Quels sont les principaux enseignements de ce rapport ?

C’est un rapport atypique, car d’habitude la Cour des comptes dit qu’il faut faire des économies. Là, elle dit qu’il faut donner les moyens au bio, donc on est ravis. En s’appuyant sur la littérature scientifique de renommée, le rapport décrit toutes les aménités positives du bio et les factualise. Que ce soit pour l’eau, puisqu’on économise sur la dépollution, ou pour préserver la biodiversité. Il y a 30 % d’espèces en plus sur une ferme bio, et elles sont 50 % plus abondantes. En matière de santé aussi, il y a un bénéfice collectif. Enfin, il officialise le fait que le bio est créateur d’emplois, et bon pour la résilience alimentaire puisque seul un tiers des produits bio consommés en France est importé.

Quels sont les intérêts du rapport pour une agence comme la vôtre ?

Ce rapport tombe au moment où certains vendeurs de pesticides de synthèse disent qu’il faut arrêter le bio. On est toujours assez étonnés quand on voit ça. Et là, le rapport vient dire que le bio a fait ses preuves pour la transition écologique. En tant qu’Agence bio, on vise l’objectivité. La Cour des comptes ne reprend pas les communications d’ONG, mais de l’Institut national de recherche pour l’agriculture, l’alimentation et l’environnement (Inrae), des instituts techniques agricoles, de l’Inserm, bref, de chercheurs objectifs au service de l’intérêt général. Ce rapport nous permet à la fois d’avoir un manuel où sont indexées toutes les conclusions de ces chercheurs, et de dépassionner le débat. C’est une source en or. Il n’est pas écrit par des gens du bio mais par la Cour des comptes, une référence d’objectivité de la République, qui ne peut pas être taxée de militantisme. Par exemple sur la création d’emplois, supérieure en bio par rapport au conventionnel, c’est quelque chose qu’on s’époumone à dire depuis des années. On espère que quand c’est la Cour des comptes qui parle, ça va intéresser le grand public.

▸ **À FAIRE**:
**1.** D'après le texte fourni, quelle part des produits bio consommés en France est importée ?
**2.** Recopiez en liste numérotée les lignes des enregistrements, de la toute première jusqu'à celle qui contient « 7: (230, 502) » incluse, sans les lignes vides. Ne reprenez pas les images.

▸ **DONNÉES**:
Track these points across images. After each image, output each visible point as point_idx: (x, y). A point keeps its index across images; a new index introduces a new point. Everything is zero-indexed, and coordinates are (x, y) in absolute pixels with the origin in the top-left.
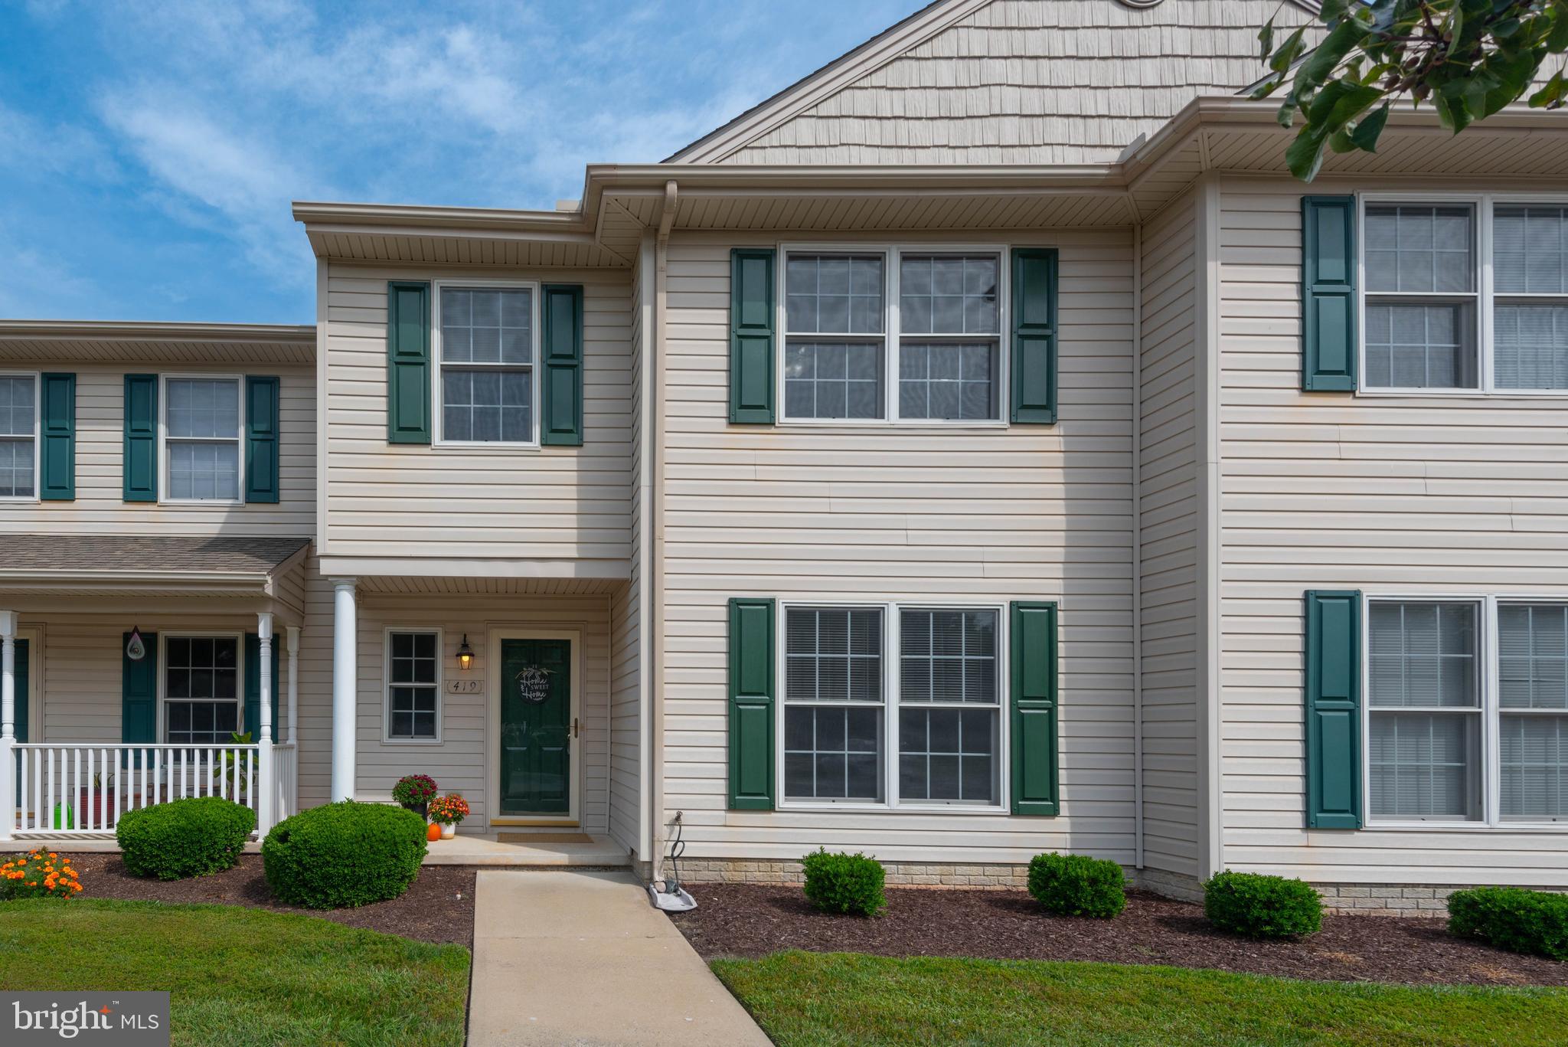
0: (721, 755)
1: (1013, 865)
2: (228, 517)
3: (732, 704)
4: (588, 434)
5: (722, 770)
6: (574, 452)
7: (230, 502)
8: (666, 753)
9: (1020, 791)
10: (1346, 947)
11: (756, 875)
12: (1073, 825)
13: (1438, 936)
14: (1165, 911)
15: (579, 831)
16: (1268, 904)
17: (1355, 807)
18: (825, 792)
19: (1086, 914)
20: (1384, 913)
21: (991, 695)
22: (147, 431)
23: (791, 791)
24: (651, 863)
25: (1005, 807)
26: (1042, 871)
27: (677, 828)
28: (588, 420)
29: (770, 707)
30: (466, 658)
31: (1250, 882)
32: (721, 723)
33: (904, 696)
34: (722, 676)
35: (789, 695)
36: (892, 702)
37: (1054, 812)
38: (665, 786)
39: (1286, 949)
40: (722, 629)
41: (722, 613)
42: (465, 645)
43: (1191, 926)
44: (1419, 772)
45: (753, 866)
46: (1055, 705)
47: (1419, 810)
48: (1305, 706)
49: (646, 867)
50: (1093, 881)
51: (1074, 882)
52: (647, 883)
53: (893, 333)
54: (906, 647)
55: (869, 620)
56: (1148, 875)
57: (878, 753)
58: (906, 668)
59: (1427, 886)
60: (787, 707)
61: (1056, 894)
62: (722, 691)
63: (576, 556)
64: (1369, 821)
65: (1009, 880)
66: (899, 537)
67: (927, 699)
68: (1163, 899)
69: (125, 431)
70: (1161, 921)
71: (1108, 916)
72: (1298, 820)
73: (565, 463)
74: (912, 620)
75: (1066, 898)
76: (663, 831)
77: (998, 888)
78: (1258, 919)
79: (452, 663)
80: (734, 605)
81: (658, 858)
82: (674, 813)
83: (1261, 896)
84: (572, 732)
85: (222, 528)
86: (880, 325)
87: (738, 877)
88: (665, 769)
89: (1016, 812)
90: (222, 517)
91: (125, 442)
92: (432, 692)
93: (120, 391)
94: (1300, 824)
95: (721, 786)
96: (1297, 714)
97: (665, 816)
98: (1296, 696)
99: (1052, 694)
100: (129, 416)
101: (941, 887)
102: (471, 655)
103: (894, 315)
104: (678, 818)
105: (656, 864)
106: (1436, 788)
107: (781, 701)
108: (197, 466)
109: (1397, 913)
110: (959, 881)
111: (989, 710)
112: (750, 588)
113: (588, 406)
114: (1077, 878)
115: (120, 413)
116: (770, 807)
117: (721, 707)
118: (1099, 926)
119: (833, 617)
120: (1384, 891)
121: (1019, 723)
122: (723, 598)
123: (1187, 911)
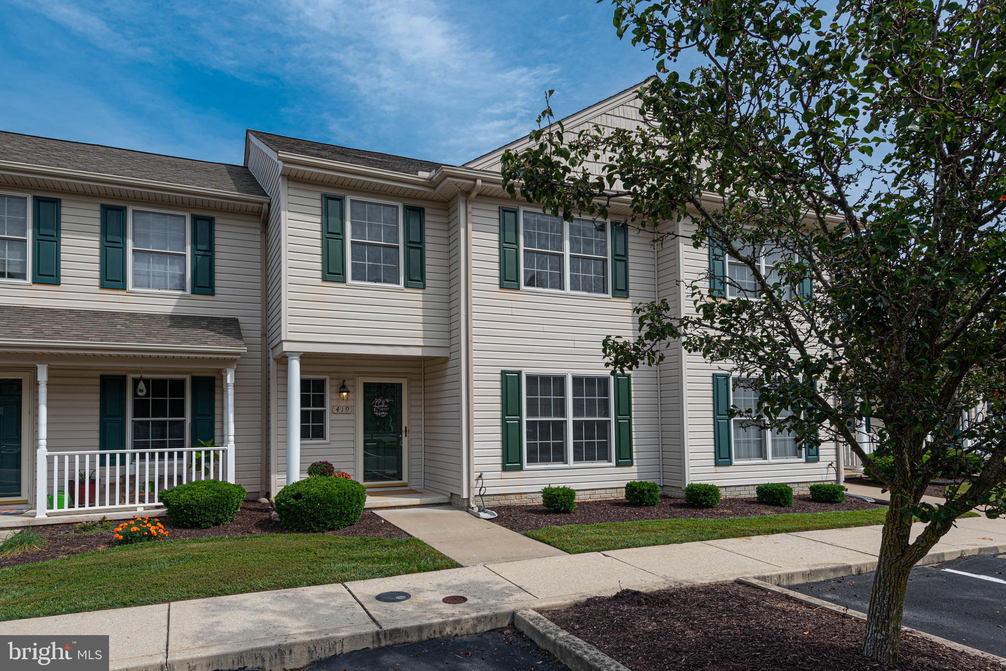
0: (499, 445)
1: (617, 488)
2: (178, 302)
3: (503, 420)
4: (428, 283)
5: (499, 452)
6: (421, 291)
7: (180, 292)
8: (475, 445)
9: (619, 456)
10: (727, 508)
11: (515, 501)
12: (638, 469)
13: (753, 502)
14: (672, 502)
15: (408, 488)
16: (704, 494)
17: (730, 457)
18: (543, 460)
19: (647, 505)
20: (740, 497)
21: (607, 414)
22: (119, 243)
23: (530, 461)
24: (468, 499)
25: (613, 463)
26: (631, 489)
27: (480, 481)
28: (428, 276)
29: (520, 421)
30: (345, 394)
31: (698, 486)
32: (499, 429)
33: (575, 415)
34: (499, 407)
35: (528, 415)
36: (570, 418)
37: (631, 464)
38: (475, 460)
39: (710, 510)
40: (498, 385)
41: (498, 377)
42: (343, 386)
43: (681, 506)
44: (749, 442)
45: (513, 497)
46: (631, 418)
47: (749, 457)
48: (714, 418)
49: (466, 501)
50: (649, 491)
51: (642, 492)
52: (468, 509)
53: (567, 253)
54: (575, 394)
55: (560, 380)
56: (665, 488)
57: (564, 441)
58: (575, 402)
59: (752, 485)
60: (527, 422)
61: (637, 497)
62: (499, 414)
63: (422, 344)
64: (734, 462)
65: (615, 495)
66: (571, 344)
67: (583, 416)
68: (670, 498)
69: (101, 241)
70: (671, 505)
71: (654, 505)
72: (712, 462)
73: (416, 297)
74: (577, 380)
75: (640, 499)
76: (473, 483)
77: (612, 499)
78: (702, 500)
79: (335, 396)
80: (503, 373)
81: (472, 496)
82: (479, 474)
83: (702, 491)
84: (404, 434)
85: (174, 309)
86: (561, 248)
87: (507, 503)
88: (475, 452)
89: (618, 465)
90: (174, 302)
91: (101, 249)
92: (322, 413)
93: (98, 214)
94: (713, 464)
95: (499, 460)
96: (711, 421)
97: (474, 476)
98: (711, 414)
99: (630, 414)
100: (105, 232)
101: (590, 500)
102: (348, 392)
103: (567, 244)
104: (480, 476)
105: (471, 499)
106: (754, 448)
107: (525, 419)
108: (155, 268)
109: (743, 497)
110: (597, 497)
111: (606, 421)
112: (511, 365)
113: (428, 269)
114: (644, 490)
115: (98, 229)
116: (521, 469)
117: (499, 422)
118: (651, 508)
119: (545, 379)
120: (739, 488)
121: (618, 426)
122: (498, 370)
123: (679, 501)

▸ **RÉPONSES PAR TÂCHE**:
**1.** Seul un tiers des produits bio consommés en France est importé.

**2.**
1. Track these points across images. After each image, output each visible point as point_idx: (x, y). A point keeps its index across images; a new index introduces a new point. Everything is zero-indexed, and coordinates are (x, y) in absolute pixels with the origin in the top-left.
2. 0: (721, 755)
3. 1: (1013, 865)
4. 2: (228, 517)
5. 3: (732, 704)
6. 4: (588, 434)
7. 5: (722, 770)
8. 6: (574, 452)
9. 7: (230, 502)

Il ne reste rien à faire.